Fact: I’ve declared myself a Buddhist; yet I’ve also declared myself willing and eager to find a voice and a vision for Canada, which is a worldly attachment if I’ve ever heard one.
Fact: I love hockey, and I’ll be cheering fervently for our hockey teams in Torino, yet I despise patriotism as an ego trip and distrust nationalism as a recent historical invention and a threat to global peace.
Does this pair of facts add up to nothing more than a paradox?
How can I sit in my little house in my little neighbourhood, among the little Buddhas, on a big couch looking at a big TV with a big red maple leaf on my t-shirt and a beer in my hand, yelling “GO CANADA!”?
I think the answer, if there is one, has to do with two aspects of my character, the observing self and the active self. My active self is a warrior. That guy gets involved. He wades in, fists flying, willing to shed blood if necessary, to fight for the cause, to be engaged and alive. He’s a vehicle-driving, hammer-swinging, guitar-playing, canoe-paddling, woman-loving, Canadian human doing, and he is a force to be reckoned with, for a while, anyway.
My observing self, by contrast, simply watches him go. My observing self can see the limits of this so-called man of the so-called world. He knows he’s bound to fall, bound to fail, bound to die. He’s got a tragic flaw: He’s human. He’s going down. But let’s not let that spoil our day.
Buddhism is my acknowledgement of the observing self, the way I honour the dispassionate, equanimous elder growing within. In the end we leave all this stuff behind, and I’d like to diminish the suffering of attachment along the way. That’s shaman talk.
Canada is the skin my warrior lives in. It’s a style, a statement, an involvement, a cultural investment. So long as I am engaged in being an individual in a specific set of circumstances, I choose this one, and I choose it with the passion and energy of a hockey player. That’s warrior talk.

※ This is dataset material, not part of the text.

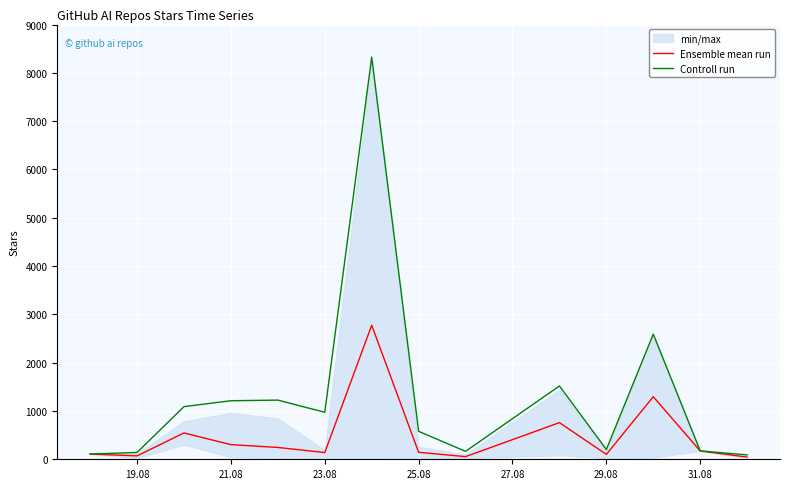

True or false: Ensemble mean run and Controll run intersect in this chart.

False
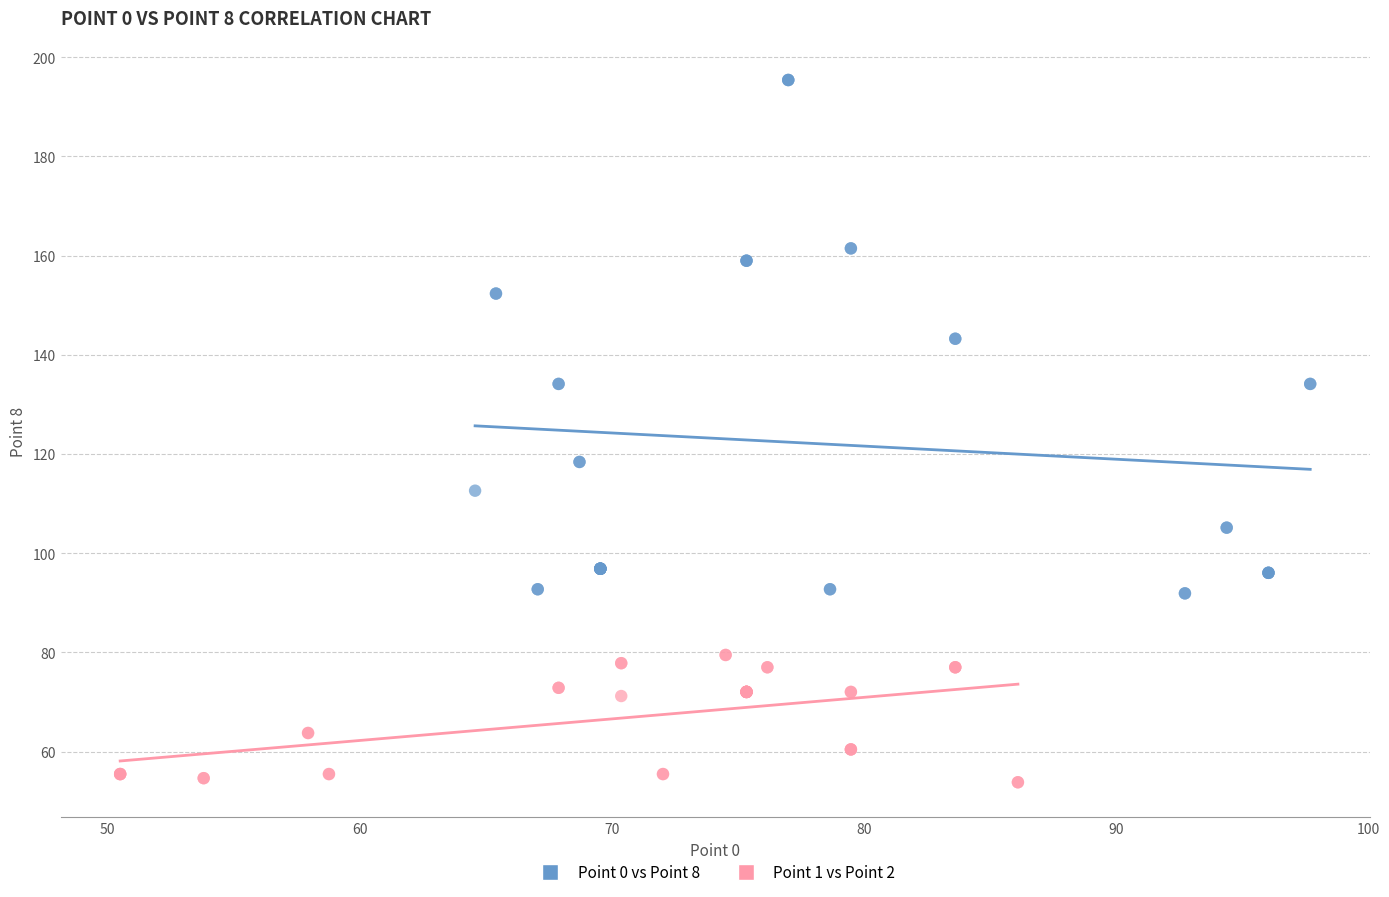

Which series reaches the maximum Y coordinate?

Point 0 vs Point 8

Perhaps all dichotomies are false. The warrior, like the observer, lives by a code. Is the cause more important than the code? No. It is better to lose with honour than to win by cheating. And the enemy is to be respected, and the influence of good fortune to be acknowledged, and the transience of all things to be remembered. Truly, the glory belongs to God. In the struggles we all face in our own mighty and mini quests, what is really golden is the effort, not the prize.
So if you hear me shouting “Go CANADA!”, it’s just both my selves in harmony, hoping fervently (and dispassionately) for gold.